UNVEIL: A Large-Scale, Automated Approach to Detecting Ransomware
Although the concept of ransomware is not new (i.e., such attacks date back at least as far as the 1980s), this type of malware has recently experienced a resurgence in popularity. In fact, in 2014 and 2015, a number of high-profile ransomware attacks were reported, such as the large-scale attack against Sony that prompted the company to delay the release of the film “The Interview”. Ransomware typically operates by locking the desktop of the victim to render the system inaccessible to the user, or by encrypting, overwriting, or deleting the user’s files.

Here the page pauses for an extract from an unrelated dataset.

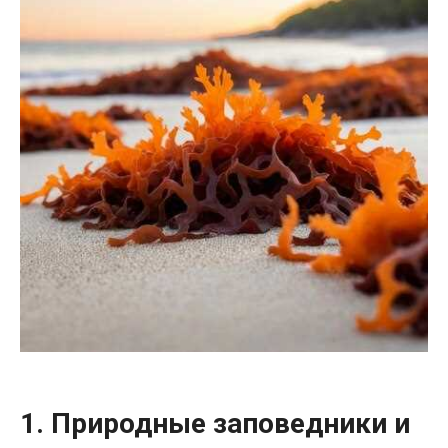
1. Природные заповедники и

However, while many generic malware detection systems have been proposed, none of these systems have attempted to specifically address the ransomware detection problem.

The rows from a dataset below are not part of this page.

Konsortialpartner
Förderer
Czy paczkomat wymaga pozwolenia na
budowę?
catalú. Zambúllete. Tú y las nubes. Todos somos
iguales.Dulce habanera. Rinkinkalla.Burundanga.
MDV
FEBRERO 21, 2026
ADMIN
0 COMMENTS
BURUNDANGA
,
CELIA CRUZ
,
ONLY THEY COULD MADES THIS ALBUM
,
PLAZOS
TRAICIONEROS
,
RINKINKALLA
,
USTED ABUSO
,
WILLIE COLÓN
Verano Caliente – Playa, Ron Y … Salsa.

In this keynote, I talk about some of the trends we are seeing in ransomware. Then, I present a novel dynamic analysis system called UNVEIL that is specifically designed to detect ransomware. The key insight of the analysis is that in order to mount a successful attack, ransomware must tamper with a user’s files or desktop. UNVEIL automatically generates an artificial user environment, and detects when ransomware interacts with user data. In parallel, the approach tracks changes to the system’s desktop that indicate ransomware-like behavior. Our evaluation shows that UNVEIL significantly improves the state of the art, and is able to identify previously unknown evasive ransomware that was not detected by the anti-malware industry.

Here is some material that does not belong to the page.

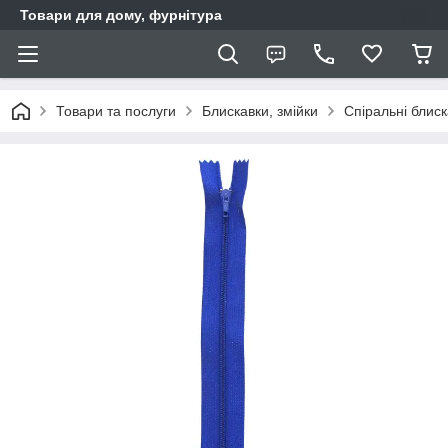
Товари для дому, фурнітура
Товари та послуги
Блискавки, змійки
Спіральні блис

Engin Kirda holds the posts of professor of computer science at Northeastern University in Boston. Before that, he held faculty positions at Institute Eurecom in the French Riviera and the Technical University of Vienna, where he co-founded the Secure Systems Lab that is now distributed over five institutions in Europe and the United States. Professor Kirda’s research has focused on malware analysis (e.g., Anubis, Exposure, and Fire) and detection, web application security, and practical aspects of social networking security. He co-authored more than 100 peer-reviewed scholarly publications and served on the program committees of numerous well-known international conferences and workshops. Professor Kirda was the program chair of the International Symposium on Recent Advances in Intrusion Detection (RAID) in 2009, the program chair of the European Workshop on Systems Security (Eurosec) in 2010 and 2011, the program chair of the well-known USENIX Workshop on Large Scale Exploits and Emergent Threats in 2012, and the program chair of the security flagship conference Network and Distributed System Security Symposium (NDSS) in 2015. In the past, Professor Kirda has consulted the European Commission on emerging threats, and recently gave a Congressional Briefing in Washington D.C. on advanced malware attacks and cyber-security. He also spoke at SXSW Interactive 2015 about “Malware in the Wild” and at Blackhat 2015. Besides his roles at Northeastern, Professor Kirda is a co-founder of Lastline Inc., a Silicon-Valley based company that specializes in the detection and prevention of advanced targeted malware.